Man Dies After Sand Pit Collapses at California Beach

Aug. 23, 2012
Oxnard firefighters used hand tools to locate the man and CPR was started immediately.

A 20-year-old Korean college student was pronounced dead at Ventura County Medical Center on Wednesday after the sides of a deep hole in the sand collapsed on him at Oxnard Beach Park.

The student at Santa Clarita-based Master's College died after spending the day at the beach with a group of other students, said Darwin Base, a battalion chief with the Oxnard Fire Department. Base said the students had dug a large pit in the sand that was reportedly 6 to 8 feet deep. Witnesses told firefighters the 20-year-old lay down in the bottom of the pit and it collapsed.

He apparently was trying to photograph the hole from inside, Base said, when the sand collapsed.

The Oxnard Fire Department was notified of the incident at 4:50 p.m., and firefighters arrived minutes later at the scene in the 1600 block of South Harbor Boulevard.

Rescuers used hand tools, including 5-gallon buckets and shovels, to locate the man. It took about 15 minutes to extricate him. CPR was started immediately, Base said.

Oxnard police said the area was considered an accident site and not a crime scene, but that they helped with crowd control after the incident.

The scene was far different hours later, with the beach nearly deserted as local resident Charles Swiley walked his dog late Wednesday near the Embassy Suites Mandalay Beach Resort.

The retiree who lives nearby saw the aftermath of the accident.

He said he heard sirens as he was coming home from the market late Wednesday afternoon and went to the beach to see what was going on.

Once there, he saw emergency workers pulling the young man out of the sand with ropes.

"What happened was just tragic," Swiley said.

After the student was pulled from the hole, he was taken to the hospital in Ventura with CPR in progress, but the efforts failed to revive him, authorities said.

Authorities did not release his name pending notification of next of kin.

Digging such holes can be extremely dangerous, Base said, as the sand and surrounding soil tend to be very unstable.

Base said when he's seen people on the beach digging a large hole, he's warned them of the danger.

"It's really something people need to know about," he said.

Base said lifeguards often will warn people who dig holes, as well.

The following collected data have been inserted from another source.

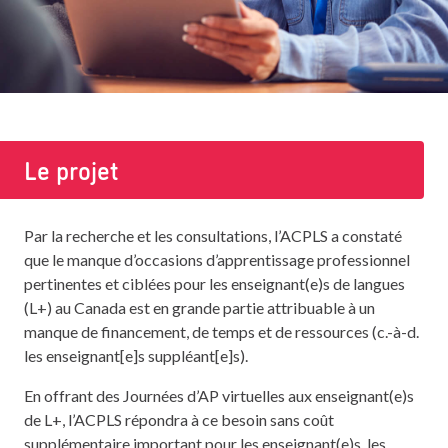
Le projet
Par la recherche et les consultations, l’ACPLS a constaté
que le manque d’occasions d’apprentissage professionnel
pertinentes et ciblées pour les enseignant(e)s de langues
(L+) au Canada est en grande partie attribuable à un
manque de financement, de temps et de ressources (c.-à-d.
les enseignant[e]s suppléant[e]s).
En offrant des Journées d’AP virtuelles aux enseignant(e)s
de L+, l’ACPLS répondra à ce besoin sans coût
supplémentaire important pour les enseignant(e)s, les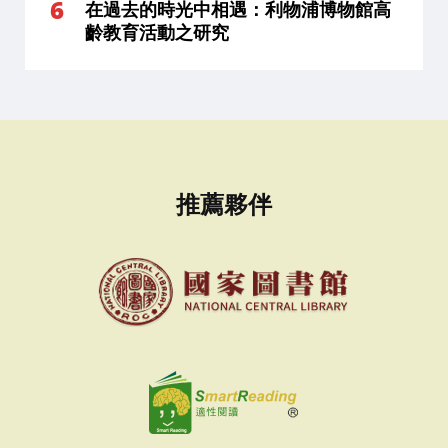
在過去的時光中相遇：利物浦博物館高
齡教育活動之研究
推薦夥伴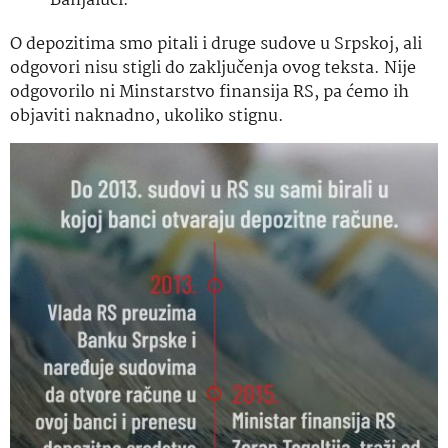
Banjaluci.
O depozitima smo pitali i druge sudove u Srpskoj, ali
odgovori nisu stigli do zaključenja ovog teksta. Nije
odgovorilo ni Minstarstvo finansija RS, pa ćemo ih
objaviti naknadno, ukoliko stignu.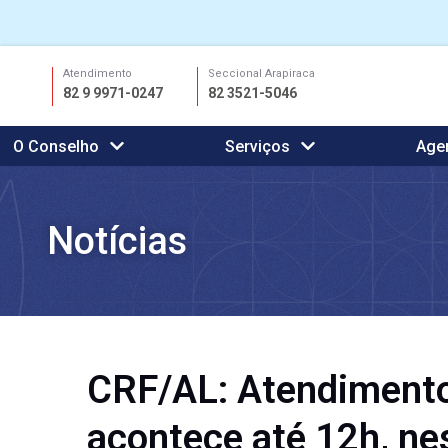
Ir
Atendimento
Seccional Arapiraca
para
82 9 9971-0247
82 3521-5046
o
conteúdo
O Conselho
Serviços
Age
Notícias
CRF/AL: Atendiment
acontece até 12h, nes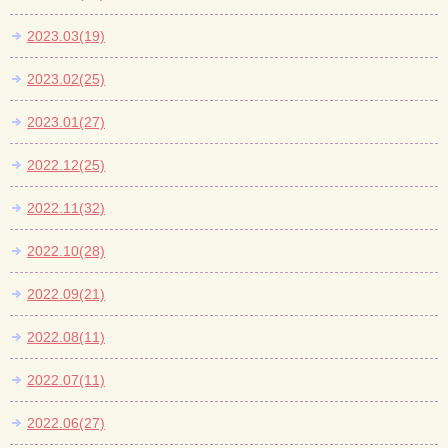
2023.03(19)
2023.02(25)
2023.01(27)
2022.12(25)
2022.11(32)
2022.10(28)
2022.09(21)
2022.08(11)
2022.07(11)
2022.06(27)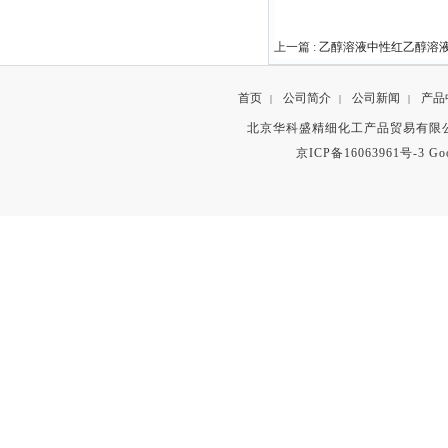
上一篇 :
乙醇溶液中性红乙醇溶
首页
公司简介
公司新闻
产品
|
|
|
北京华科盛精细化工产品贸易有限公
京ICP备16063961号-3
Go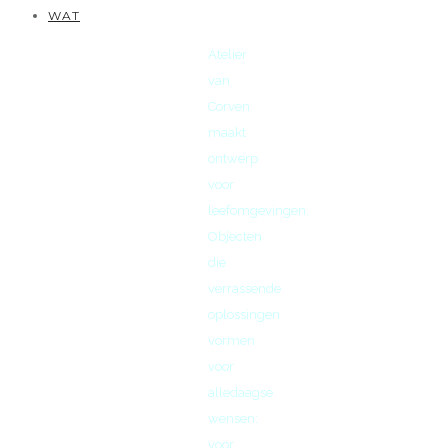
WAT
Atelier
van
Corven
maakt
ontwerp
voor
leefomgevingen.
Objecten
die
verrassende
oplossingen
vormen
voor
alledaagse
wensen:
voor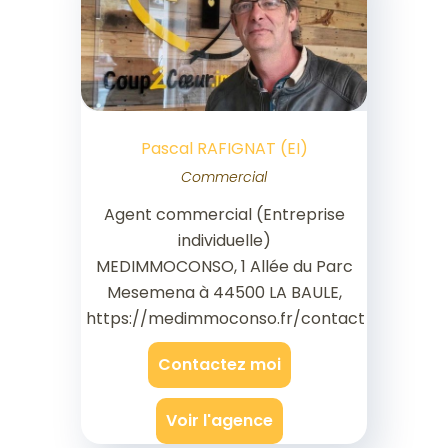
Pascal RAFIGNAT (EI)
Commercial
Agent commercial (Entreprise
individuelle)
MEDIMMOCONSO, 1 Allée du Parc
Mesemena à 44500 LA BAULE,
https://medimmoconso.fr/contact
Contactez moi
Voir l'agence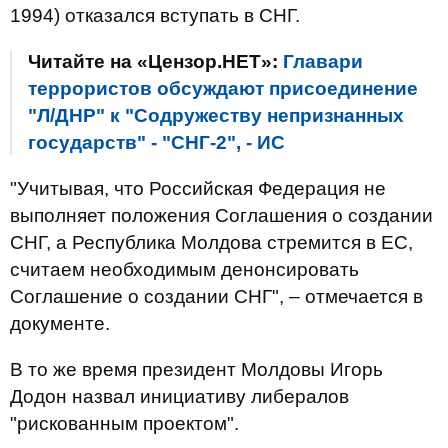
1994) отказался вступать в СНГ.
Читайте на «Цензор.НЕТ»:
Главари
террористов обсуждают присоединение
"Л/ДНР" к "Содружеству непризнанных
государств" - "СНГ-2", - ИС
"Учитывая, что Российская Федерация не
выполняет положения Соглашения о создании
СНГ, а Республика Молдова стремится в ЕС,
считаем необходимым денонсировать
Соглашение о создании СНГ", – отмечается в
документе.
В то же время президент Молдовы Игорь
Додон назвал инициативу либералов
"рискованным проектом".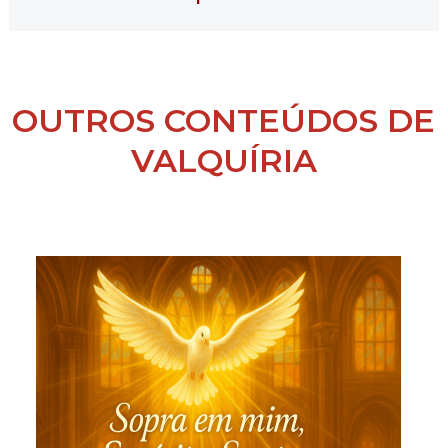
OUTROS CONTEÚDOS DE
VALQUÍRIA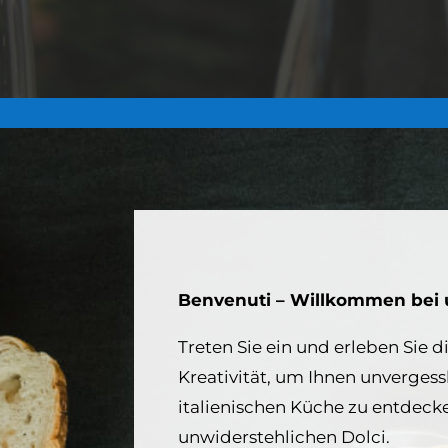
Benvenuti – Willkommen bei 
Treten Sie ein und erleben Sie d
Kreativität, um Ihnen unverges
italienischen Küche zu entdecke
unwiderstehlichen Dolci.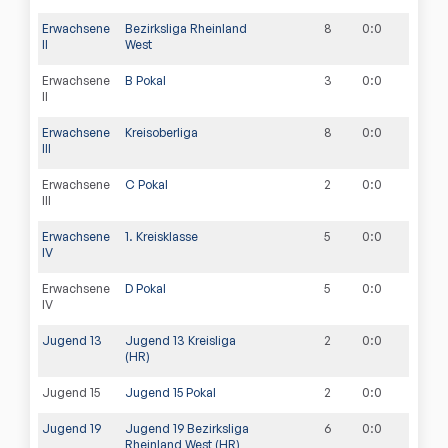
Erwachsene
Bezirksliga Rheinland
8
0
:
0
II
West
Erwachsene
B Pokal
3
0
:
0
II
Erwachsene
Kreisoberliga
8
0
:
0
III
Erwachsene
C Pokal
2
0
:
0
III
Erwachsene
1. Kreisklasse
5
0
:
0
IV
Erwachsene
D Pokal
5
0
:
0
IV
Jugend 13
Jugend 13 Kreisliga
2
0
:
0
(HR)
Jugend 15
Jugend 15 Pokal
2
0
:
0
Jugend 19
Jugend 19 Bezirksliga
6
0
:
0
Rheinland West (HR)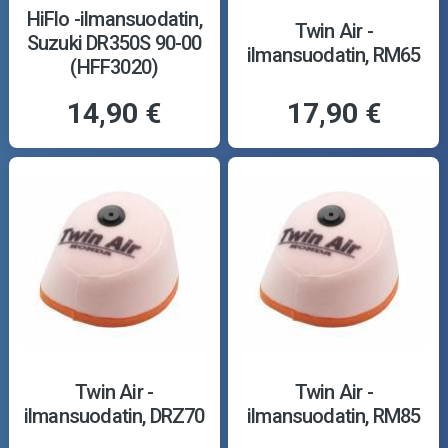
HiFlo -ilmansuodatin,
Twin Air -
Suzuki DR350S 90-00
ilmansuodatin, RM65
(HFF3020)
14,90 €
17,90 €
Twin Air -
Twin Air -
ilmansuodatin, DRZ70
ilmansuodatin, RM85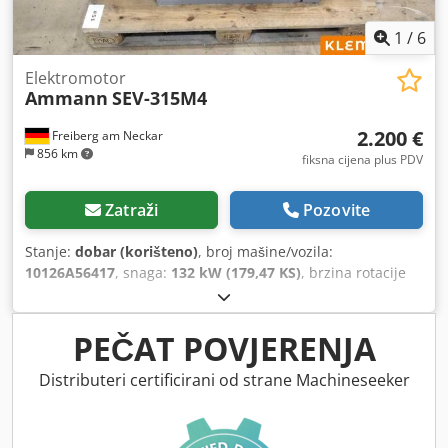
1
/
6
Elektromotor
Ammann
SEV-315M4
2.200 €
Freiberg am Neckar
856 km
fiksna cijena plus PDV
Zatraži
Pozovite
Stanje:
dobar (korišteno)
, broj mašine/vozila:
10126A56417
, snaga:
132 kW (179,47 KS)
, brzina rotacije
(min.):
1.490 okret/min
, ulazni napon:
400 V
, ulazna struja:
228 A
, ukupna masa:
1.020 kg
, ukupna dužina:
1.200 mm
,
ukupna širina:
800 mm
, ukupna visina:
1.100 mm
,
PEČAT POVJERENJA
Distributeri certificirani od strane Machineseeker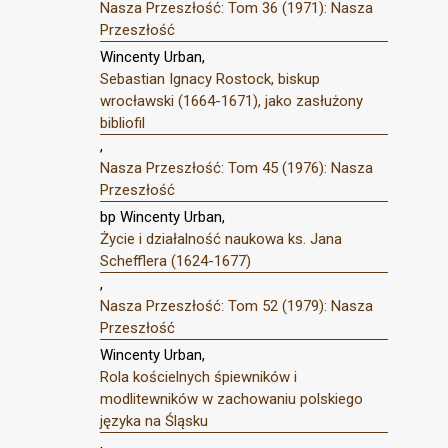
Nasza Przeszłość: Tom 36 (1971): Nasza
Przeszłość
Wincenty Urban,
Sebastian Ignacy Rostock, biskup
wrocławski (1664-1671), jako zasłużony
bibliofil
,
Nasza Przeszłość: Tom 45 (1976): Nasza
Przeszłość
bp Wincenty Urban,
Życie i działalność naukowa ks. Jana
Schefflera (1624-1677)
,
Nasza Przeszłość: Tom 52 (1979): Nasza
Przeszłość
Wincenty Urban,
Rola kościelnych śpiewników i
modlitewników w zachowaniu polskiego
języka na Śląsku
,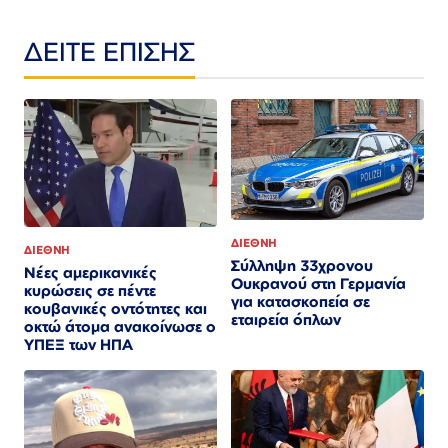
ΔΕΙΤΕ ΕΠΙΣΗΣ
ΔΙΕΘΝΗ
ΔΙΕΘΝΗ
Σύλληψη 33χρονου
Νέες αμερικανικές
Ουκρανού στη Γερμανία
κυρώσεις σε πέντε
για κατασκοπεία σε
κουβανικές οντότητες και
εταιρεία όπλων
οκτώ άτομα ανακοίνωσε ο
ΥΠΕΞ των ΗΠΑ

But the stretch of beach where the student was buried did not have a lifeguard nearby, Base said.

Statistics on the prevalence of such accidents were unavailable late Wednesday, but figures cited in the New England Journal of Medicine may shed some light on the problem. Warning of such incidents, Drs. Bradley A. Maron and Barry J. Maron and registered nurse Tammy S. Haas wrote a letter to the editor on the problem that was published in June 2007. In the letter, they cited statistics they and others had collected on the dangers of sand hole collapses.

They said the group had assembled 52 documented cases of fatal and nonfatal incidents involving a person being buried when a sand hole collapsed. They said victims ranged from 3 to 21 years old and that 87 percent were males.

In 60 percent of the cases they studied, the collapse resulted in death. The authors credited quick rescue as a reason for the survival of the other 40 percent. They said many of the survivors needed cardiopulmonary resuscitation.

The incidents most often occurred on public beaches and holes usually were 2 to 15 feet wide and 2 to 12 feet deep.

Swiley said Wednesday's death wasn't the first at the beach in the 12 or so years he's lived nearby.

Cindy Conolly, of Sioux City, Iowa, was killed in 2006 after a sport utility vehicle accidentally ran over her while she sunbathed there. The vehicle was part of a beach patrol by the Oxnard Police Department.

Nor was Wednesday's death the first in the county due to an excavation collapse. In March 2007, a 32-year-old construction worker was killed after a trench he was digging collapsed on him in Thousand Oaks. Daniel Contreras was no longer breathing by the time rescuers pulled him out. Rescuers performed CPR, to no avail.